Task brief. Below are records; print only the lines from the line containing "EOPS and Student Support Programs" to the end, both included, reproduced exactly and without the pictures.

Record extracts.
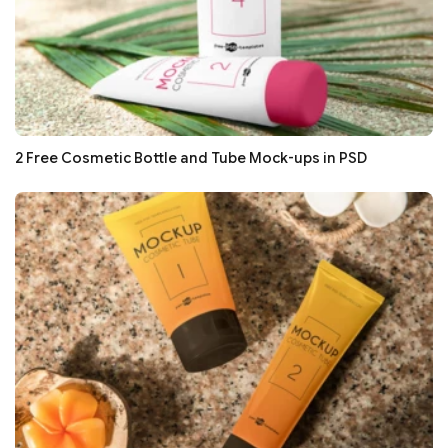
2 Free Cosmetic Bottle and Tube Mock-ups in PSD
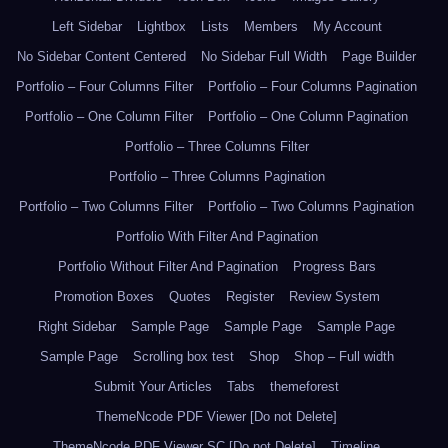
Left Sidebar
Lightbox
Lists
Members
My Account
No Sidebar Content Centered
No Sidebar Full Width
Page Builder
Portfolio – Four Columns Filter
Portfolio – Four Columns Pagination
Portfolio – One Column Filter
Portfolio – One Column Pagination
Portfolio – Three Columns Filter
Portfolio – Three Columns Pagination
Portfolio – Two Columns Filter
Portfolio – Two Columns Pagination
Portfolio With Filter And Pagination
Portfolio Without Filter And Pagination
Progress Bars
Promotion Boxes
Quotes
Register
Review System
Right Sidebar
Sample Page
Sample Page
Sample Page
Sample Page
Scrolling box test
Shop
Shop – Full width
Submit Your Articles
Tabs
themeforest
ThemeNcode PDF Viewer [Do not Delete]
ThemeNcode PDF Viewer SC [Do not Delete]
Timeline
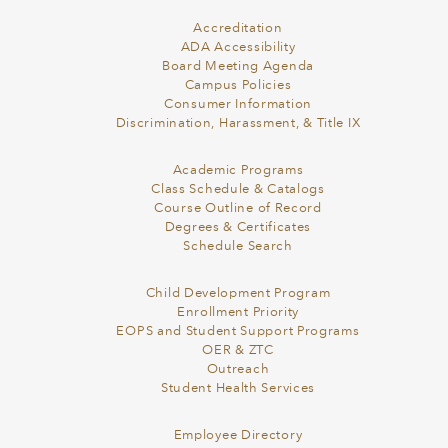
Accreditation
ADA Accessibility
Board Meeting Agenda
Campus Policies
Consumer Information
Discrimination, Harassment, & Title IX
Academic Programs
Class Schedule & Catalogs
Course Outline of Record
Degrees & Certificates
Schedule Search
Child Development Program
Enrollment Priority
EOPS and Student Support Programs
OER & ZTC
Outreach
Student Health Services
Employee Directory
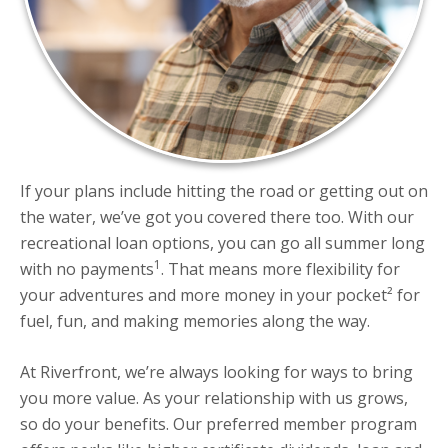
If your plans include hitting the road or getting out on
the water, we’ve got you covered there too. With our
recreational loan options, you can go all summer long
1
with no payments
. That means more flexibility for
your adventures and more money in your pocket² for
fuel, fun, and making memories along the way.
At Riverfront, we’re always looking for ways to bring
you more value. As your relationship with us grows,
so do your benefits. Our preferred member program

Reply to the exercise.
EOPS and Student Support Programs
OER & ZTC
Outreach
Student Health Services
Employee Directory
If your plans include hitting the road or getting out on
the water, we’ve got you covered there too. With our
recreational loan options, you can go all summer long
1
with no payments
. That means more flexibility for
your adventures and more money in your pocket² for
fuel, fun, and making memories along the way.
At Riverfront, we’re always looking for ways to bring
you more value. As your relationship with us grows,
so do your benefits. Our preferred member program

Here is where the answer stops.